Activity
Give the records again, word for word.

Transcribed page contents

_ _ _ _ _ _ _

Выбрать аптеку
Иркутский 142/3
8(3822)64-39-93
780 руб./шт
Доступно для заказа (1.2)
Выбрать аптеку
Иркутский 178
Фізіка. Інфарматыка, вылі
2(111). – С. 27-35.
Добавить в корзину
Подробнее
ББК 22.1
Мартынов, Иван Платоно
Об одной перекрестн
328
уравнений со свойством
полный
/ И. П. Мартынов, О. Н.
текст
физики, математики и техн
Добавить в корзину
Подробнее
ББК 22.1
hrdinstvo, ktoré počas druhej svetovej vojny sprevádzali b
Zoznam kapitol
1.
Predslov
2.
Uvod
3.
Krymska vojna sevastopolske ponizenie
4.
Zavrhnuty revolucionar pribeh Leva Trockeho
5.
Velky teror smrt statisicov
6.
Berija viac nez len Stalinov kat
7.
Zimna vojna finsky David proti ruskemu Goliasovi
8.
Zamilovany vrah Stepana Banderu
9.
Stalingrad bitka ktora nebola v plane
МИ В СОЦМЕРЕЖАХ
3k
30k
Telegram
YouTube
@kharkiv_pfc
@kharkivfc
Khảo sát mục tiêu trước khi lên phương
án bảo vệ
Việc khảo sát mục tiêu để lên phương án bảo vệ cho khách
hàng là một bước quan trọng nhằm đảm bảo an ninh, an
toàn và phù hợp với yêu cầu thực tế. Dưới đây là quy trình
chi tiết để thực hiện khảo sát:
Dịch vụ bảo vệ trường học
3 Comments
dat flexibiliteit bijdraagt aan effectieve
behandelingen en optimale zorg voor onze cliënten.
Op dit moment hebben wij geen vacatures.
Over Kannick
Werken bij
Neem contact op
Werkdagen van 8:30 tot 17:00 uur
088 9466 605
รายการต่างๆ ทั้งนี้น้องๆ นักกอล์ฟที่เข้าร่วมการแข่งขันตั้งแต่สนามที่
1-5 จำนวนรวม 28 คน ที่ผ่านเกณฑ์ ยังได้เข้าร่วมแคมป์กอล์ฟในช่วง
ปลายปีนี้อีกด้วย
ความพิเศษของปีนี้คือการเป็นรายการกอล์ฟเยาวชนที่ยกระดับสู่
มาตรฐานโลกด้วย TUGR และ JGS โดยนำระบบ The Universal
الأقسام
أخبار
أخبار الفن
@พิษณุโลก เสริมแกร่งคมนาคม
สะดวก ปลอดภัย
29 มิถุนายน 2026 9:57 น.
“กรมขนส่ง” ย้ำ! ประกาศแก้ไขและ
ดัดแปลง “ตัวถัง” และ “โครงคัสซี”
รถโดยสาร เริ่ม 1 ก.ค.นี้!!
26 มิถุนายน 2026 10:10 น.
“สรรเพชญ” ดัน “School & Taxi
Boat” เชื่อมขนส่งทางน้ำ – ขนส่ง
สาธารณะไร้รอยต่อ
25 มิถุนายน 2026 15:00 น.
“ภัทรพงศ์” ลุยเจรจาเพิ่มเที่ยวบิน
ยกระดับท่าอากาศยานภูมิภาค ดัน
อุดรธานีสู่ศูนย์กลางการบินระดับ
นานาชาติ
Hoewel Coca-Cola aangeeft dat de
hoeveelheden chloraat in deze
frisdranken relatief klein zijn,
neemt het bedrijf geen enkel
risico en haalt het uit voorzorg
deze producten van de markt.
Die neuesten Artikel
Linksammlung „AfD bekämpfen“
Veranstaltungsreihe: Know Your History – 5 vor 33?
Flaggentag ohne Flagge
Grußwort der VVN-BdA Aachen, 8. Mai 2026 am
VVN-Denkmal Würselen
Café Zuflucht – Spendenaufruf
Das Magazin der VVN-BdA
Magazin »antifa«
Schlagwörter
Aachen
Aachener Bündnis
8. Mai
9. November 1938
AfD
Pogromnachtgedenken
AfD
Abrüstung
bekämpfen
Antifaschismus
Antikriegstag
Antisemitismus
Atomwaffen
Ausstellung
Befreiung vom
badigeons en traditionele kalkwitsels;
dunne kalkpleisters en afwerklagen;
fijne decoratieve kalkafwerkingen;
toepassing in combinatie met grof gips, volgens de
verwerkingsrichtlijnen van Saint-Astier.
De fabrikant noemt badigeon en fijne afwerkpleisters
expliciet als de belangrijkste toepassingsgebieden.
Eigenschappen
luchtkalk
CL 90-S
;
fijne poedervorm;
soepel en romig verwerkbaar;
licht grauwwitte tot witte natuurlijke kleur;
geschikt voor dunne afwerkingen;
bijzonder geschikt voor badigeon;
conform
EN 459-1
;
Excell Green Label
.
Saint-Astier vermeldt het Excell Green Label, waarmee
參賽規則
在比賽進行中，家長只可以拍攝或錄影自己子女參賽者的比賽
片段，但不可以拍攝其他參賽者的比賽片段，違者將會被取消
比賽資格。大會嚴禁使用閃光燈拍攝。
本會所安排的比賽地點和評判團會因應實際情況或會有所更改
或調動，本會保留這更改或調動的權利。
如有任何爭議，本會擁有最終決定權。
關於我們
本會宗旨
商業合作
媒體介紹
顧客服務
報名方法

_ _ _ _ _ _ _

Response below
Выбрать аптеку
Иркутский 142/3
8(3822)64-39-93
780 руб./шт
Доступно для заказа (1.2)
Выбрать аптеку
Иркутский 178
Фізіка. Інфарматыка, вылі
2(111). – С. 27-35.
Добавить в корзину
Подробнее
ББК 22.1
Мартынов, Иван Платоно
Об одной перекрестн
328
уравнений со свойством
полный
/ И. П. Мартынов, О. Н.
текст
физики, математики и техн
Добавить в корзину
Подробнее
ББК 22.1
hrdinstvo, ktoré počas druhej svetovej vojny sprevádzali b
Zoznam kapitol
1.
Predslov
2.
Uvod
3.
Krymska vojna sevastopolske ponizenie
4.
Zavrhnuty revolucionar pribeh Leva Trockeho
5.
Velky teror smrt statisicov
6.
Berija viac nez len Stalinov kat
7.
Zimna vojna finsky David proti ruskemu Goliasovi
8.
Zamilovany vrah Stepana Banderu
9.
Stalingrad bitka ktora nebola v plane
МИ В СОЦМЕРЕЖАХ
3k
30k
Telegram
YouTube
@kharkiv_pfc
@kharkivfc
Khảo sát mục tiêu trước khi lên phương
án bảo vệ
Việc khảo sát mục tiêu để lên phương án bảo vệ cho khách
hàng là một bước quan trọng nhằm đảm bảo an ninh, an
toàn và phù hợp với yêu cầu thực tế. Dưới đây là quy trình
chi tiết để thực hiện khảo sát:
Dịch vụ bảo vệ trường học
3 Comments
dat flexibiliteit bijdraagt aan effectieve
behandelingen en optimale zorg voor onze cliënten.
Op dit moment hebben wij geen vacatures.
Over Kannick
Werken bij
Neem contact op
Werkdagen van 8:30 tot 17:00 uur
088 9466 605
รายการต่างๆ ทั้งนี้น้องๆ นักกอล์ฟที่เข้าร่วมการแข่งขันตั้งแต่สนามที่
1-5 จำนวนรวม 28 คน ที่ผ่านเกณฑ์ ยังได้เข้าร่วมแคมป์กอล์ฟในช่วง
ปลายปีนี้อีกด้วย
ความพิเศษของปีนี้คือการเป็นรายการกอล์ฟเยาวชนที่ยกระดับสู่
มาตรฐานโลกด้วย TUGR และ JGS โดยนำระบบ The Universal
الأقسام
أخبار
أخبار الفن
@พิษณุโลก เสริมแกร่งคมนาคม
สะดวก ปลอดภัย
29 มิถุนายน 2026 9:57 น.
“กรมขนส่ง” ย้ำ! ประกาศแก้ไขและ
ดัดแปลง “ตัวถัง” และ “โครงคัสซี”
รถโดยสาร เริ่ม 1 ก.ค.นี้!!
26 มิถุนายน 2026 10:10 น.
“สรรเพชญ” ดัน “School & Taxi
Boat” เชื่อมขนส่งทางน้ำ – ขนส่ง
สาธารณะไร้รอยต่อ
25 มิถุนายน 2026 15:00 น.
“ภัทรพงศ์” ลุยเจรจาเพิ่มเที่ยวบิน
ยกระดับท่าอากาศยานภูมิภาค ดัน
อุดรธานีสู่ศูนย์กลางการบินระดับ
นานาชาติ
Hoewel Coca-Cola aangeeft dat de
hoeveelheden chloraat in deze
frisdranken relatief klein zijn,
neemt het bedrijf geen enkel
risico en haalt het uit voorzorg
deze producten van de markt.
Die neuesten Artikel
Linksammlung „AfD bekämpfen“
Veranstaltungsreihe: Know Your History – 5 vor 33?
Flaggentag ohne Flagge
Grußwort der VVN-BdA Aachen, 8. Mai 2026 am
VVN-Denkmal Würselen
Café Zuflucht – Spendenaufruf
Das Magazin der VVN-BdA
Magazin »antifa«
Schlagwörter
Aachen
Aachener Bündnis
8. Mai
9. November 1938
AfD
Pogromnachtgedenken
AfD
Abrüstung
bekämpfen
Antifaschismus
Antikriegstag
Antisemitismus
Atomwaffen
Ausstellung
Befreiung vom
badigeons en traditionele kalkwitsels;
dunne kalkpleisters en afwerklagen;
fijne decoratieve kalkafwerkingen;
toepassing in combinatie met grof gips, volgens de
verwerkingsrichtlijnen van Saint-Astier.
De fabrikant noemt badigeon en fijne afwerkpleisters
expliciet als de belangrijkste toepassingsgebieden.
Eigenschappen
luchtkalk
CL 90-S
;
fijne poedervorm;
soepel en romig verwerkbaar;
licht grauwwitte tot witte natuurlijke kleur;
geschikt voor dunne afwerkingen;
bijzonder geschikt voor badigeon;
conform
EN 459-1
;
Excell Green Label
.
Saint-Astier vermeldt het Excell Green Label, waarmee
參賽規則
在比賽進行中，家長只可以拍攝或錄影自己子女參賽者的比賽
片段，但不可以拍攝其他參賽者的比賽片段，違者將會被取消
比賽資格。大會嚴禁使用閃光燈拍攝。
本會所安排的比賽地點和評判團會因應實際情況或會有所更改
或調動，本會保留這更改或調動的權利。
如有任何爭議，本會擁有最終決定權。
關於我們
本會宗旨
商業合作
媒體介紹
顧客服務
報名方法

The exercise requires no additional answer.